■ **Reading text**
New York – Satellite-radio subscriber growth has prompted suppliers to expand the selection of battery-powered satellite-radio boomboxes in time for summertime use.
The boomboxes represent a small but growing segment of the dwindling boombox market, whose factory-level sales fell 9.8% in 2003 to a mere $183 million out of total portable audio sales of $1.85 billion, including compressed-music headphone portables, according to CEA estimates released early this year.
Satellite-radio boomboxes incorporate a docking station that lets subscribers plug in transportable satellite tuners, which can also be plugged into home and car docking stations. Select models already available or announced add AM/FM/CD playback.
For XM Satellite Radio reception, the boombox selection grew to two models in recent months, with a third due in the summer. For Sirius Satellite Radio, the selection went to two models in recent months from zero, with more due in coming months.

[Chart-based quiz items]

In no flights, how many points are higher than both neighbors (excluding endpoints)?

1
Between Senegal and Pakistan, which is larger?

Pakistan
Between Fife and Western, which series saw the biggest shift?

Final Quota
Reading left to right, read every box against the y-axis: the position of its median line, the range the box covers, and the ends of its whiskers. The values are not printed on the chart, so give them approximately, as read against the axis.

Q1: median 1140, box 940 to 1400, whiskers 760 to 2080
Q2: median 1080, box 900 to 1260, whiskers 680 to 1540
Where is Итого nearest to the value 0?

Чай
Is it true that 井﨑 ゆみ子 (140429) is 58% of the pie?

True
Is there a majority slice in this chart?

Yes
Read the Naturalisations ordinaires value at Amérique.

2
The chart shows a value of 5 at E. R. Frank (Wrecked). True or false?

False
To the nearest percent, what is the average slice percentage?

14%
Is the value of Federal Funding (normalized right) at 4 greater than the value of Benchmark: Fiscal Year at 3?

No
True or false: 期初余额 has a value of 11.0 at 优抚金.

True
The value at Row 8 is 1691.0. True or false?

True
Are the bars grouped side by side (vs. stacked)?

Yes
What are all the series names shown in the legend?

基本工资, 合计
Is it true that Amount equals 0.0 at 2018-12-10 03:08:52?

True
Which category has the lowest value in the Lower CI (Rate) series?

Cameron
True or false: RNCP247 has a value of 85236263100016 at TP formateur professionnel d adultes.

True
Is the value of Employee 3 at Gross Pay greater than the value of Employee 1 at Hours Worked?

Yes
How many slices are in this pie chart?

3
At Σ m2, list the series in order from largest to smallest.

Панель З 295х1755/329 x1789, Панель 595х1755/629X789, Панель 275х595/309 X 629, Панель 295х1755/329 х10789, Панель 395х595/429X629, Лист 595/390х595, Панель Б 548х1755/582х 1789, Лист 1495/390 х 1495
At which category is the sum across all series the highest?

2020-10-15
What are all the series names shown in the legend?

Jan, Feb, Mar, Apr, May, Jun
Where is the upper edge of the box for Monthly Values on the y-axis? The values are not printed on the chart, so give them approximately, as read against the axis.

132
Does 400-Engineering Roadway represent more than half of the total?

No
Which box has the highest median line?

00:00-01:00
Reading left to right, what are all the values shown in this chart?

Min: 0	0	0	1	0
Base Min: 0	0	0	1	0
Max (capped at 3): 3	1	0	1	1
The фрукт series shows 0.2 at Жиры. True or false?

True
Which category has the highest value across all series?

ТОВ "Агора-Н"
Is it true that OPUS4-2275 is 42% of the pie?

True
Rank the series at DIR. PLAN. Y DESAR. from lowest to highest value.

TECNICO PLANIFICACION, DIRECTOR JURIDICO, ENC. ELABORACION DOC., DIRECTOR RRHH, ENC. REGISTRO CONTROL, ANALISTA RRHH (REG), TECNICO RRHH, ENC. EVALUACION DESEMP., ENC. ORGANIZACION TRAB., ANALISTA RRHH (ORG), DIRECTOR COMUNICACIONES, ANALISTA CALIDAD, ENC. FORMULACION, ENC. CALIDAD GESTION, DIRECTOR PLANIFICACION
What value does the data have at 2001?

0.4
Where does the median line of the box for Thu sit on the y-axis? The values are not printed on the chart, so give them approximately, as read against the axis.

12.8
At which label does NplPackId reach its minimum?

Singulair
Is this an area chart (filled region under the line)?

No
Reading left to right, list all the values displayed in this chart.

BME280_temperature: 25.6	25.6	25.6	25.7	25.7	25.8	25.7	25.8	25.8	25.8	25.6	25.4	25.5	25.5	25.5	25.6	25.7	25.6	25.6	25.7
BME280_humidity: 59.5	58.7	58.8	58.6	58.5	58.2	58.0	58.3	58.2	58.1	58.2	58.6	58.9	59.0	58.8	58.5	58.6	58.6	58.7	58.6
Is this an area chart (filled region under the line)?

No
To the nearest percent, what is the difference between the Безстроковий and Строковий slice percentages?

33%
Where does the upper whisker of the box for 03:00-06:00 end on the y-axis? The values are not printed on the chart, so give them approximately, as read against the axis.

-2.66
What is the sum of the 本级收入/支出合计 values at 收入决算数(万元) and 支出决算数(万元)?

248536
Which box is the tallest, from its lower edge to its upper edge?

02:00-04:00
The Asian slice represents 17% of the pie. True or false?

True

■ **Tasks for this exercise**
1. According to the satellite-radio boombox article, what were factory-level boombox sales in 2003?
2. Continue the satellite-radio boombox article from where it stops.

■ **Solved problems**
1. $183 million

2.
One of the newest XM models is from Cambridge SoundWorks, which plans summer shipments of the industry’s first satellite-radio boombox with rechargeable battery. It’s the $199-suggested PlayDock XM, the first boombox that mates with the low-cost Delphi XM Roady transportable receiver, which is packaged with a car docking kit at a suggested $119. PlayDock delivers 10 hours of operation on its fully charged battery, and it’s equipped with carrying handle, AC adapter, two main stereo speakers, and a dedicated bass speaker. It’s packaged with separate antenna and 20 feet of antenna cable.
PlayDock XM will join two other XM boomboxes in the market. The newest is the Delphi XM CD Audio System, the first satellite-radio boombox with AM, FM, and CD. It became widely available in March at a suggested $199, and it accepts the $99-suggested SKYFi receiver. The CD Audio system features single-CD player, MP3-CD playback, AC adapter, 2×2.3-watt RMS amplification, and 10 feet of cable for the included antenna, which attaches to the boombox when not in use. Six D-size batteries deliver xx hours of use.
The CD Audio system shipped in April to joins the first XM boombox, the Delphi XM SKYFi Audio system, available since Decemeber 2002. It also docks with Delphi’s SKYFi tuner. At a suggested retail of $99, it lacks AM, FM, and MP3-CD playback but offers 2×3.5-watt RMS amplification and 22 feet of antenna cable. The antenna clips onto the boombox when not in use. Six D-size batteries deliver about six hours of operation.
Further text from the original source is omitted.